Tom Rob Smith who debuted about a year ago with CHILD 44 now has written THE SECRET SPEECH.

And the wonderful and great Pat Conroy's SOUTH OF BROAD  will appear in August. Enjoy, Amy

----------


## andynap

Child 44 was great- can't wait for the new one. Conroy shot his you know what a long time ago. He can't have anything left. We shall see.

----------


## MIke R

child 44 just came out in paperback

----------


## andynap

I am waiting for the movie. Alan Arkin is too old to play the lead but he was made for the part. I could see Philip Seymour Hoffman is that role. So many parts. Where is the movie??????????

----------


## rivertrash

Thanks for the heads-up, Amy.  I love Burke and Conroy (was it Conrack?) and I thoroughly enjoyed Child 44.  Not familiar with the other guy.

----------


## phil62

Hi Dick, THE SHADOW OF THE WIND is a book from Spain. Very special tale about a boy, a book, and the author. Read about it on line a bit-it hooked me fast and I was thrilled that someone on Flamands walked up to me about 5 years ago and said, you look like a reader and  YOU HAVE TO READ THIS BOOK. Do not give it back, your job is to pass it on and I did and then I did. I still think about it.

----------


## julianne

Amy, we share a love of reading and often, it seems, enjoy the same books. Run; don't walk; and get "The Secret Speech" by Tom Roy Smith. He paints scenes with a harsh reality. This book follows Leo Demidov (from CHILD 44) and is as engrosing. The choice between devotion to principles and survival is dramatically illustrated. Couldn't put it down.

----------


## amyb

I hope Andy Nap sees your post as he too loved the debut novel, CHILD 44!  I was going to pick up SCARECROW tonight but will opt for THE SECRET SPEECH instead.

----------


## andynap

I am way ahead- I already ordered The Secret Speech from my library.

----------


## amyb

Of course you did!

----------


## andynap

Well it's not coming in until 6/13 so I can finish what I am currently reading.

----------


## MIke R

give this a look see...


The Ancient Shore
Dispatches from Naples
by Shirley Hazzard and Francis Steegmuller


not on any best seller list but a very interesting account of time in Naples...I brought it in on a hunch and it is selling well...

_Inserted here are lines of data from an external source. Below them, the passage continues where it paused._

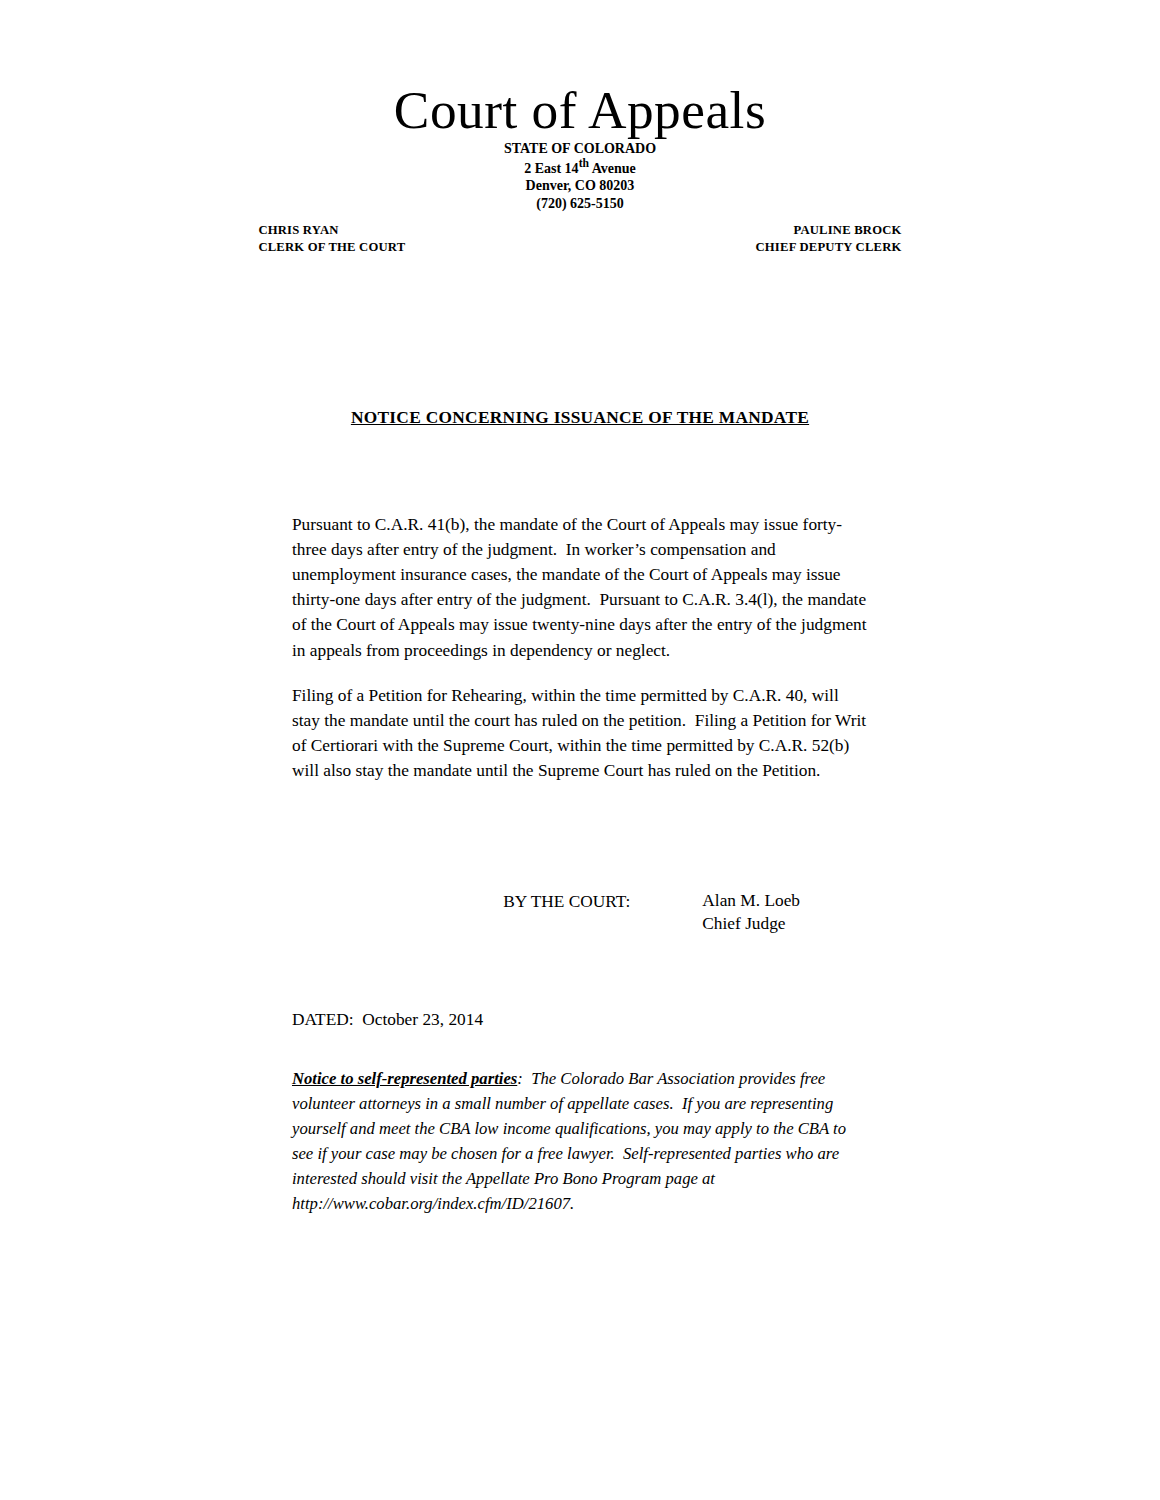Court of Appeals
STATE OF COLORADO
2 East 14th Avenue
Denver, CO 80203
(720) 625-5150
CHRIS RYAN
CLERK OF THE COURT
PAULINE BROCK
CHIEF DEPUTY CLERK
NOTICE CONCERNING ISSUANCE OF THE MANDATE
Pursuant to C.A.R. 41(b), the mandate of the Court of Appeals may issue forty-three days after entry of the judgment. In worker’s compensation and unemployment insurance cases, the mandate of the Court of Appeals may issue thirty-one days after entry of the judgment. Pursuant to C.A.R. 3.4(l), the mandate of the Court of Appeals may issue twenty-nine days after the entry of the judgment in appeals from proceedings in dependency or neglect.
Filing of a Petition for Rehearing, within the time permitted by C.A.R. 40, will stay the mandate until the court has ruled on the petition. Filing a Petition for Writ of Certiorari with the Supreme Court, within the time permitted by C.A.R. 52(b) will also stay the mandate until the Supreme Court has ruled on the Petition.
| BY THE COURT: | Alan M. Loeb Chief Judge |
DATED: October 23, 2014
Notice to self-represented parties: The Colorado Bar Association provides free volunteer attorneys in a small number of appellate cases. If you are representing yourself and meet the CBA low income qualifications, you may apply to the CBA to see if your case may be chosen for a free lawyer. Self-represented parties who are interested should visit the Appellate Pro Bono Program page at http://www.cobar.org/index.cfm/ID/21607.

also brought this in and it too is doing well

http://www.amazon.com/Finest-Hours-G.../dp/1416567216

----------


## andynap

Grazie

----------


## amyb

Checked my library branch and I am NEXT on THE SECRET SPEECH list! YES!! After Julianne's glowing report I am really looking forward to my notification that the latest Smith book was returned.Amy

----------